Correct, SpinLizard.

A man worked for a packaging company. One day, he received four separate orders and accidentally mixed up the addresses; therefore, he applied the address labels at random. What is the probability that exactly three packages were correctly labeled but the fourth is not?
 
None. If you have 3 out of 4 packages correctly labelled, the only label you would have left would be the right one for the 4th package.
 
Correct, drkate.

If I were in Hawaii and dropped a bowling ball in a bucket of water which is 45 degrees F, and dropped another ball of the same weight, mass, and size in a bucket at 30 degrees F, them at the same time, which ball would hit the bottom of the bucket first? Same question, but the location is in Finland?
 
In both cases, the bowling ball will hit the bottom of the 45 F bucket first, just because the freezing point of water in Fahrenheit is 32 degrees, so you would be dropping a bowling ball on ice. Location is irrelevant.
 
You are correct about the location being irrelevent. But the rest of the answer is wrong. The balls will not hit bottom first in the bucket of water at 45 degrees. Do you know why? Gee, I may have finally stumped someone.
 
What ice? What exactly is in the bucket at 30 degrees?

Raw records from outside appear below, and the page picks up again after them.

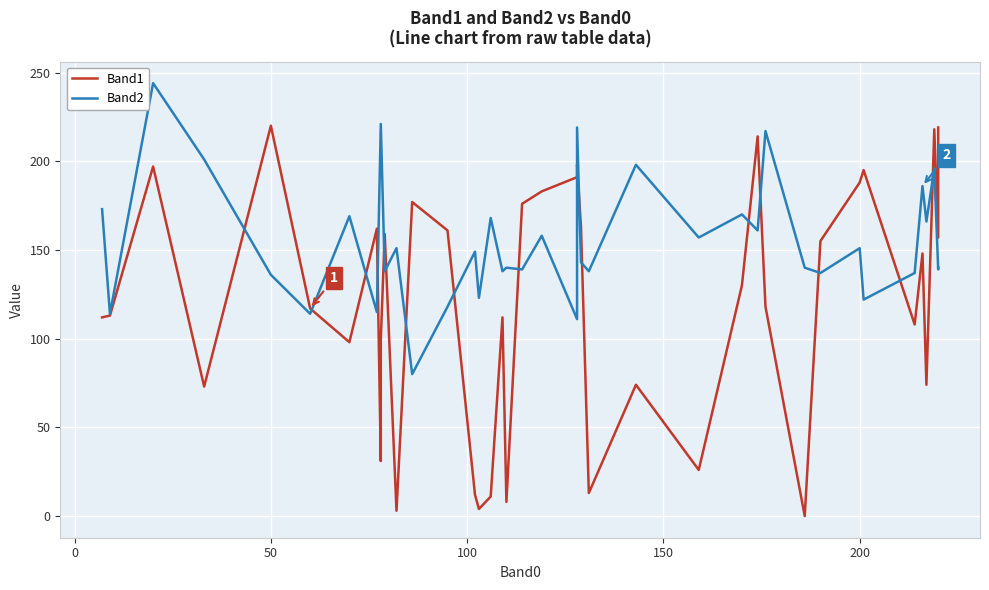

What is the lowest value of the Band2 series?

80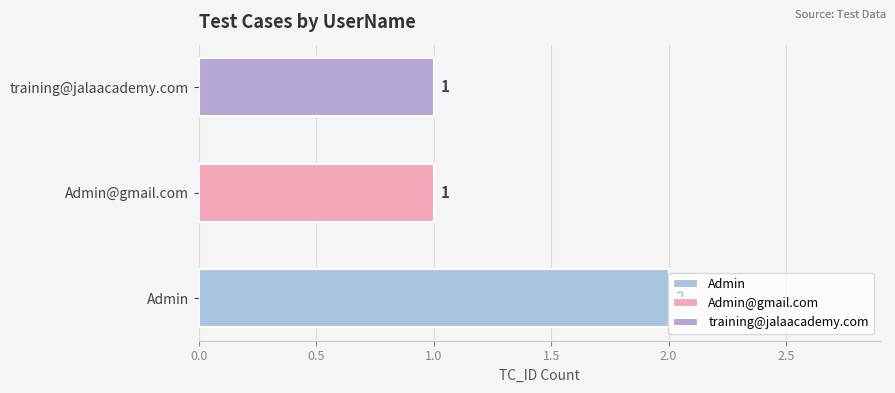

Which has a higher value, Admin or Admin@gmail.com?

Admin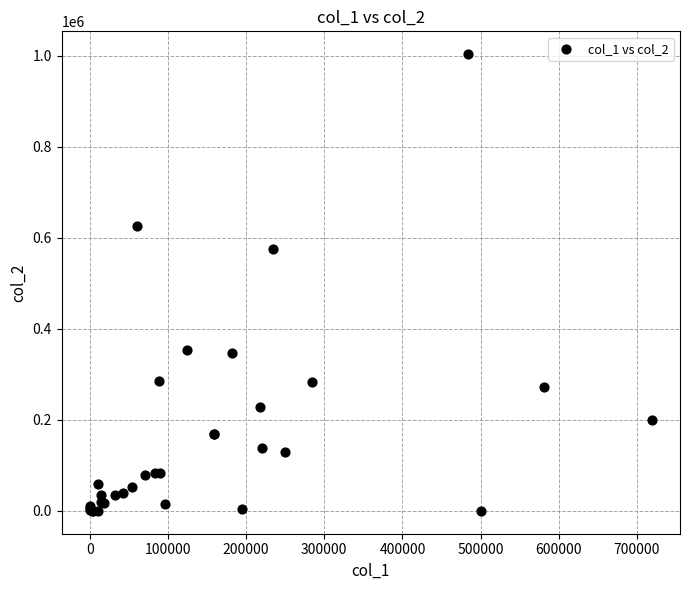

What Y value in the scatter plot is closest to 501500?

576000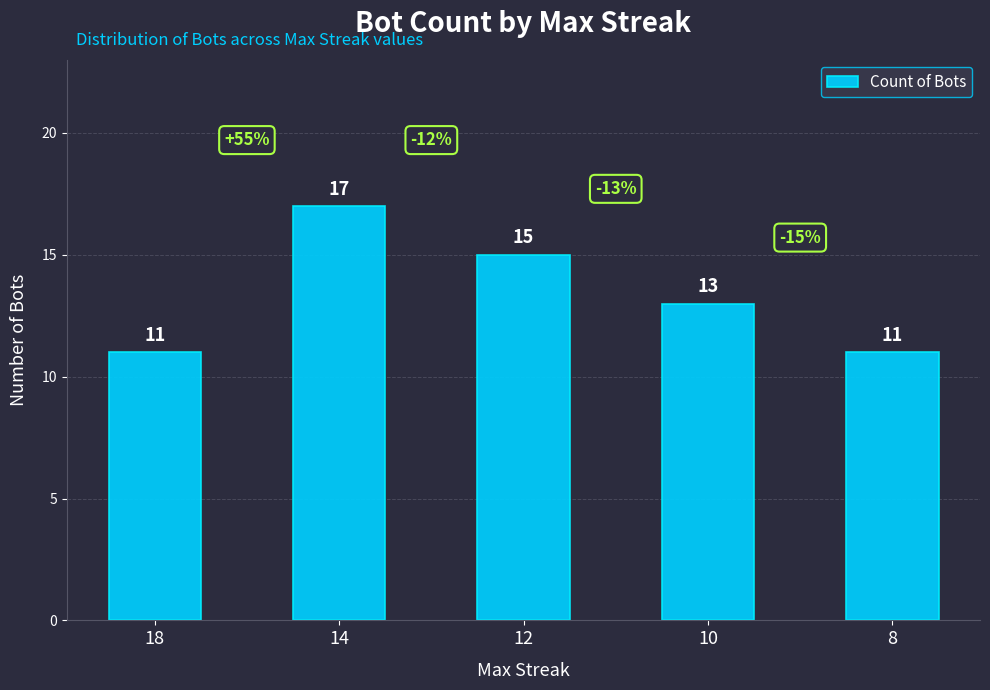

The value at 12 is 15. True or false?

True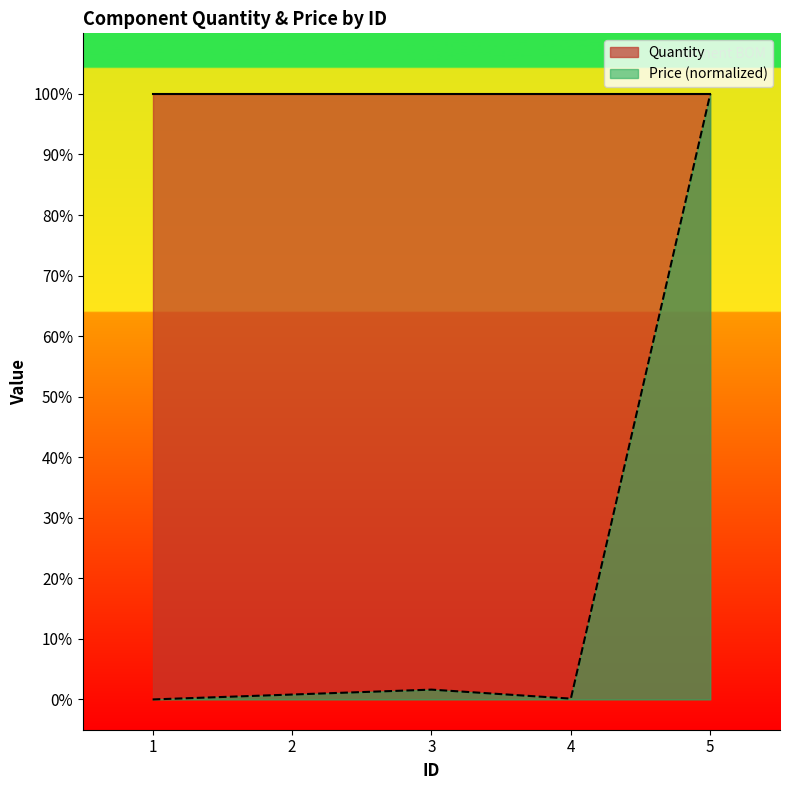

How many categories are shown in the chart?

5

Once again, read the question carefully.
 
hits the 30F bucket bottom first because their is nothing in it... there is water in the 45F bucket which will slow down the ball...

'zat right, Dynamo?

BTW, for those of you on the metric system, water freezes at 32 degrees Fahrenheit (or 0 degrees Celsius) You can use Tc = (5/9)*(Tf-32) to convert between the two... <sulks geekishly into a corner>
 
We have a winnnnnnnnner. Correct, SpinLizard.

In baseball, how many outs are there in an inning?